I’m voting for a Republican president for the first time ever this year. I wouldn’t dare wear a “Bush/Cheney” T-shirt around town. I’m even less likely to stick a yard sign in my lawn. Like Rushfield (who actually supports Kerry) I live in solid Blue America – in my case Portland, Oregon. And Blue America is getting twitchy this year.

The mainstream here supports John Kerry for president. If the election were held only in my neighborhood and the votes were tallied only by counting the names on yard signs, Kerry would win in a landslide that would impress Syria’s Bashar Assad. (The Assad dynasty traditionally gets only 99 percent of the “vote.”)

The “alternative” point of view around here isn’t in favor of President Bush. Those who dissent (at least publicly) reject both Bush and Kerry.

My neighborhood is a battleground, not between Democrats and Republicans but between liberals and radical leftists. Homemade political posters are stapled everywhere to telephone polls. Here’s what some of them say.
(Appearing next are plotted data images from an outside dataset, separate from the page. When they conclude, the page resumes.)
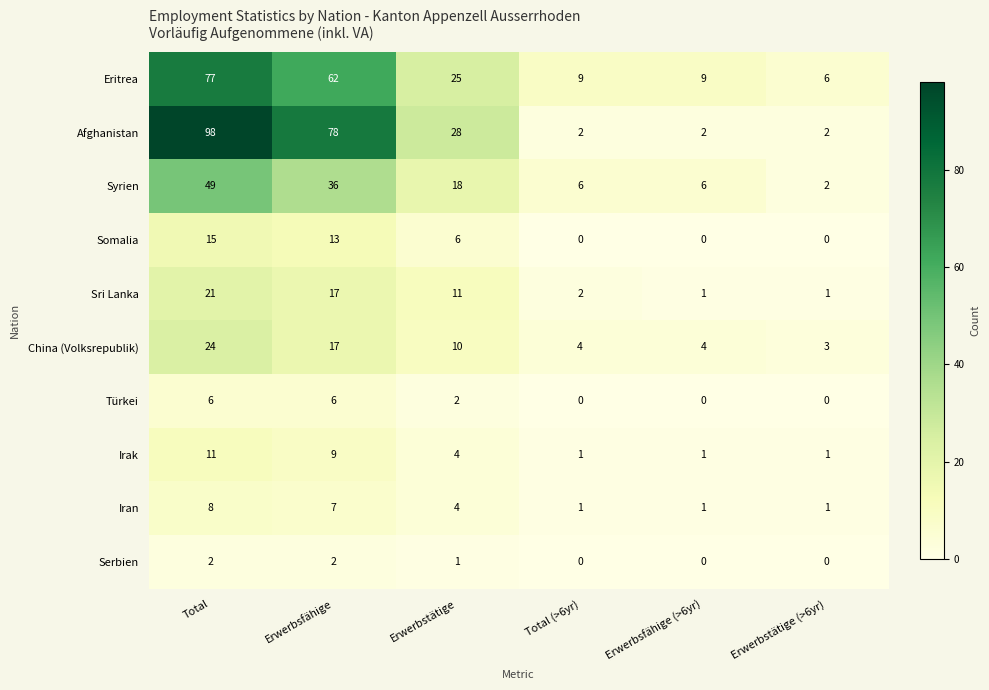

Is the value of Irak at Erwerbstätige greater than the value of China (Volksrepublik) at Erwerbstätige (>6yr)?

Yes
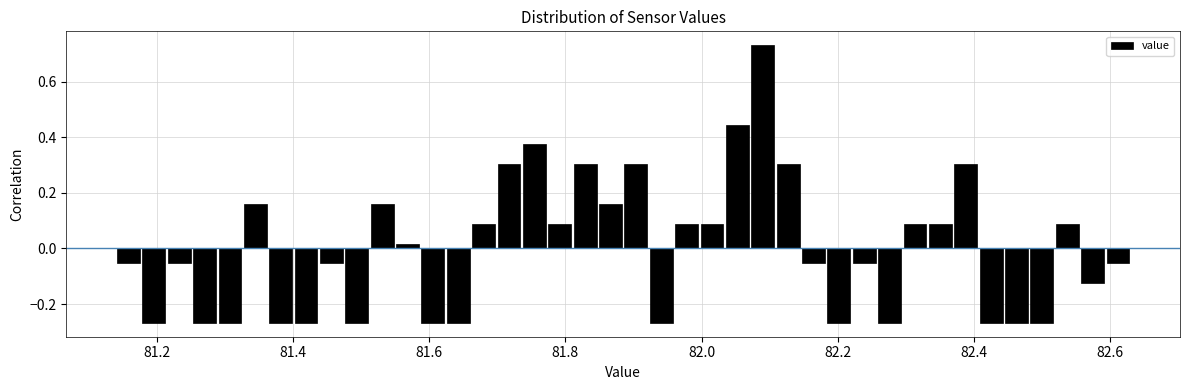

Read against the x-axis, roughly where is the centre of the tallest bar?

82.08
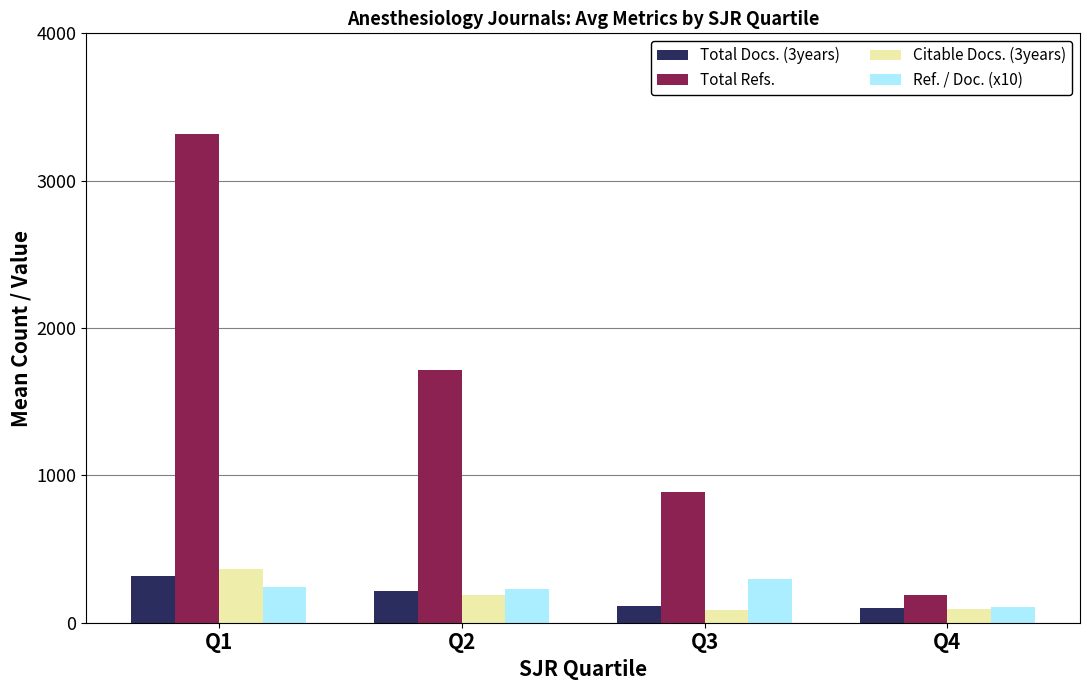

Is it true that Ref. / Doc. (x10) equals 444 at Q3?

False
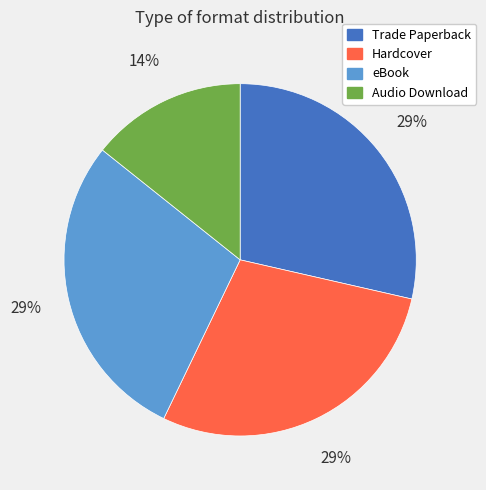

The Audio Download slice represents 14% of the pie. True or false?

True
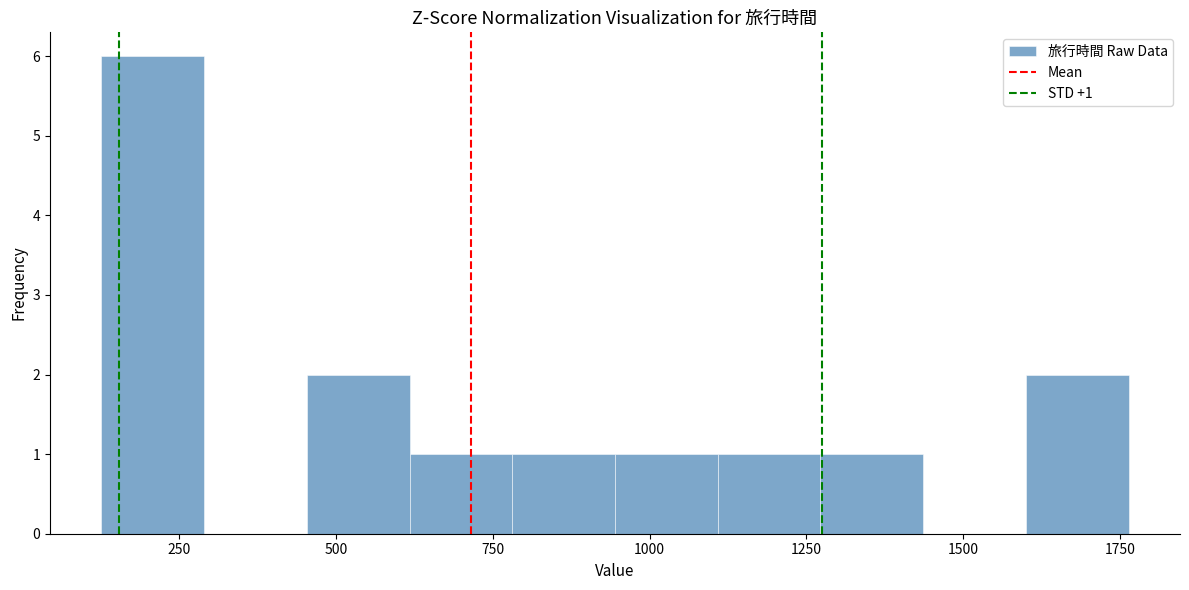

Read against the x-axis, roughly where is the centre of the tallest bar?

200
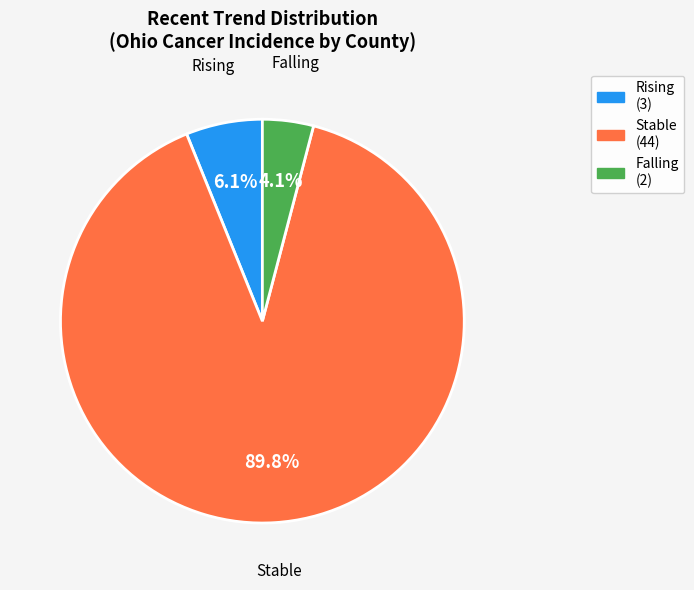

Count the number of slices in the pie.

3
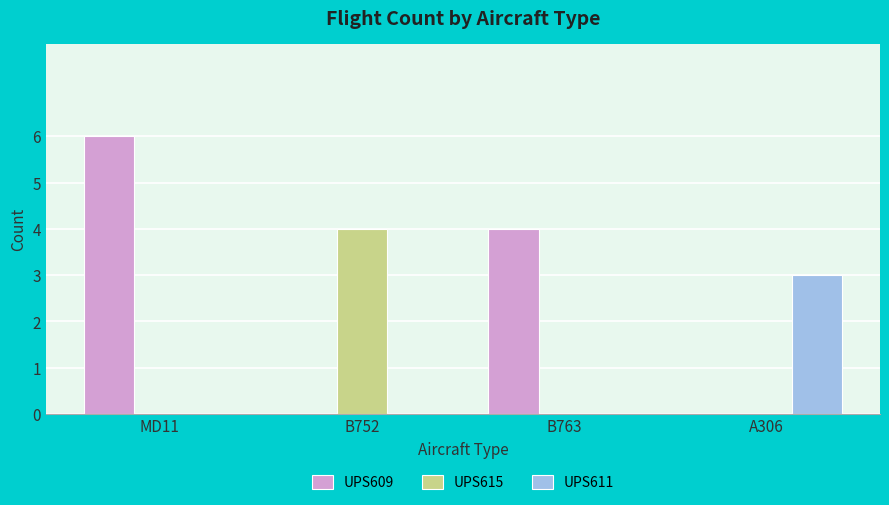

Does the chart contain stacked bars?

No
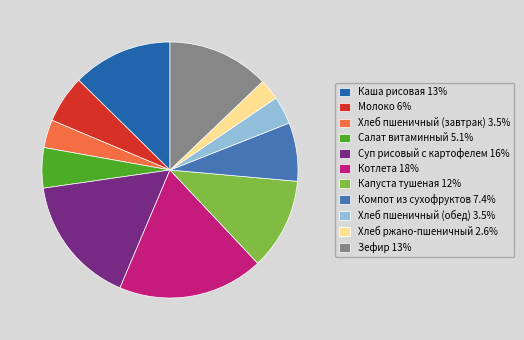

Rank the categories by value from lowest to highest.

Хлеб ржано-пшеничный, Хлеб пшеничный (завтрак), Хлеб пшеничный (обед), Салат витаминный, Молоко, Компот из сухофруктов, Капуста тушеная, Каша рисовая, Зефир, Суп рисовый с картофелем, Котлета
Uncle Sam wants you to kick his ass! Bush or Kerry we’re still screwed!

[…]

Hit the streets. Paint the streets. Quit paying taxes. Refuse service.

[…]

After the election it’s time to take action…Spend the day in the streets and the night writing on walls. Make a commitment to yourself and others: I’m not going to be well-behaved…Let’s be ungovernable!

That’s the kind of “discussion” my neighborhood has. Conservatives and swing-voters like me are sitting it out. Richard Rushfield’s Slate experiment suggests we are wise to do so.